When does beaver fur become prime or is it always prime? I heard people trap a lot of beaver in the spring and thought it was a little odd being most other fur at that time of year ain't worth a poop. Just curious.


----------



## cya_coyote (Aug 31, 2005)

think about it... how quick does the water warm up? it stays colder in the water, and as a result the fur stays prime longer, so the beaver and muskrat stay prime longer than other animals.

down here in kansas, they usually don't prime until mid-december as it also takes longer for them to get prime since the water also stays warm longer... kind of a give and take there.

cya

:sniper:


----------



## boondocks (Jan 27, 2006)

So when are they no longer prime?


----------



## xdeano (Jan 14, 2005)

when the ice starts breaking up or when crossovers start running. They usually start rubbing on the back of the head pretty well. The ice does a number on the fur.
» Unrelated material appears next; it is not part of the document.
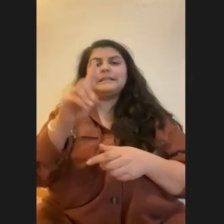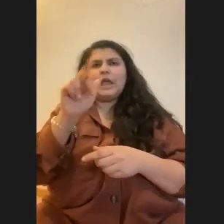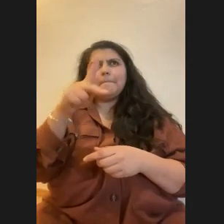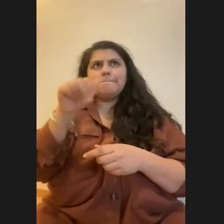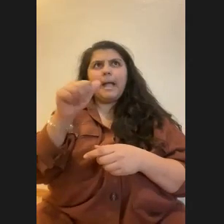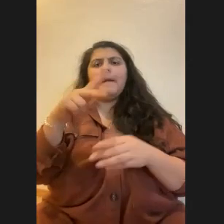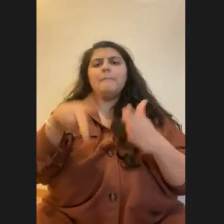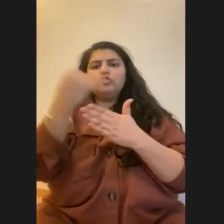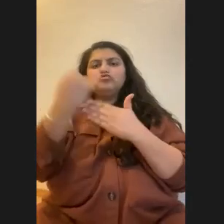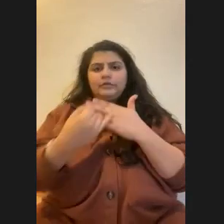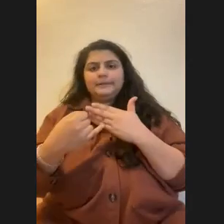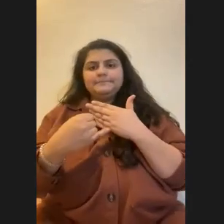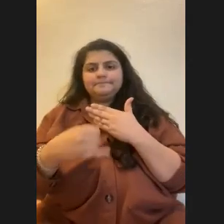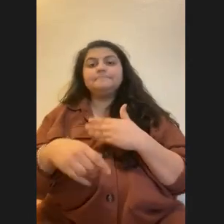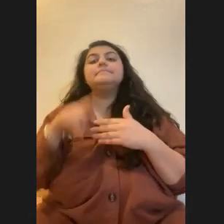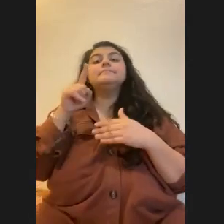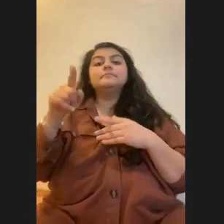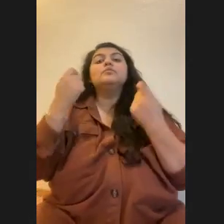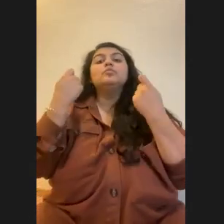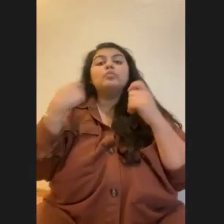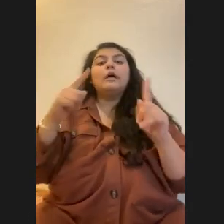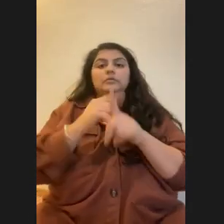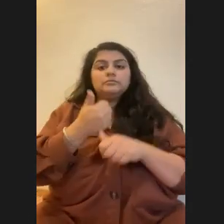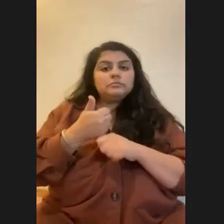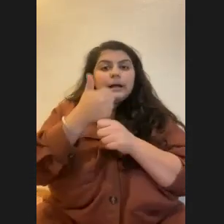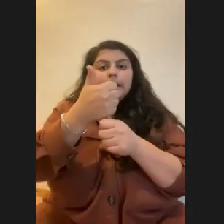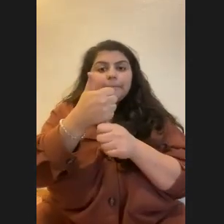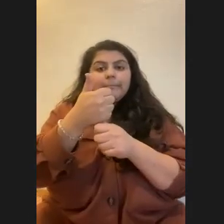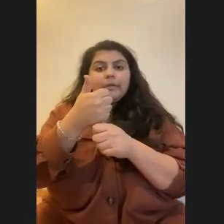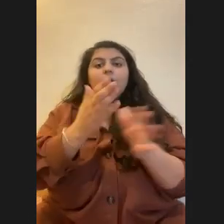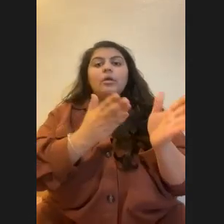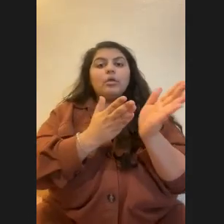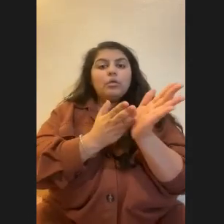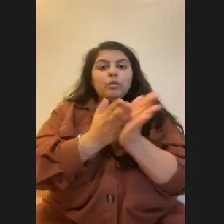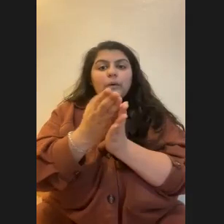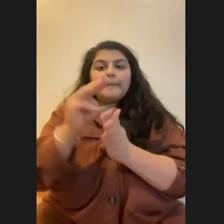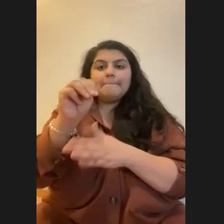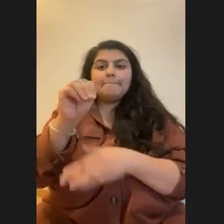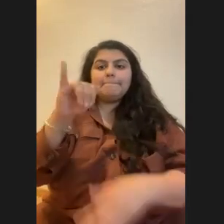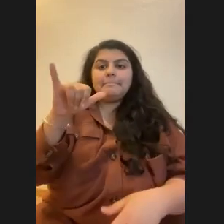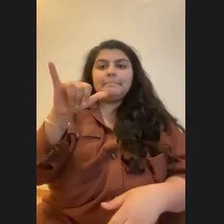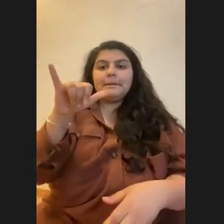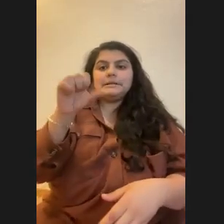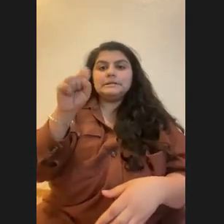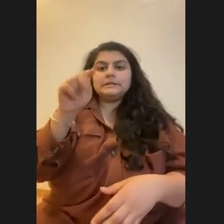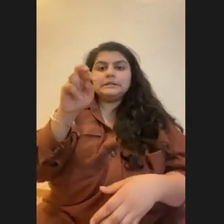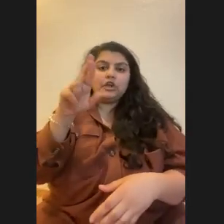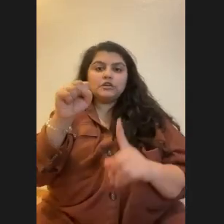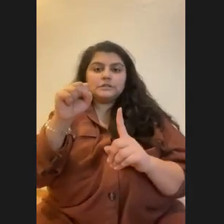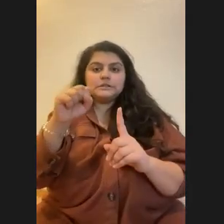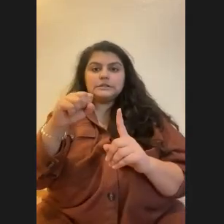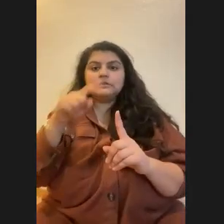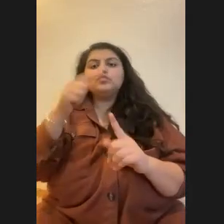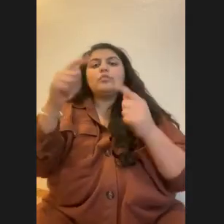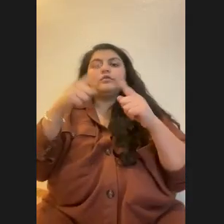intervention techniques that they're looking at doing is people consider doing misters on the reef to try and lower the ocean temperature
then about the same time is when territorial stuff starts happening and you'll get beaver that have bites all over, you'll get docked for having a bunch of holes.
xdeano


----------



## cya_coyote (Aug 31, 2005)

we don't have much ice problem down here usually, so we can trap them up until mid-march and still get some good fur. i usually trap beaver until my birthday, which is the 24th. still good fur, but a few will have bite marks. sew them up and they are still pretty decent money, but they do dock a little bit.

cya

:sniper:


----------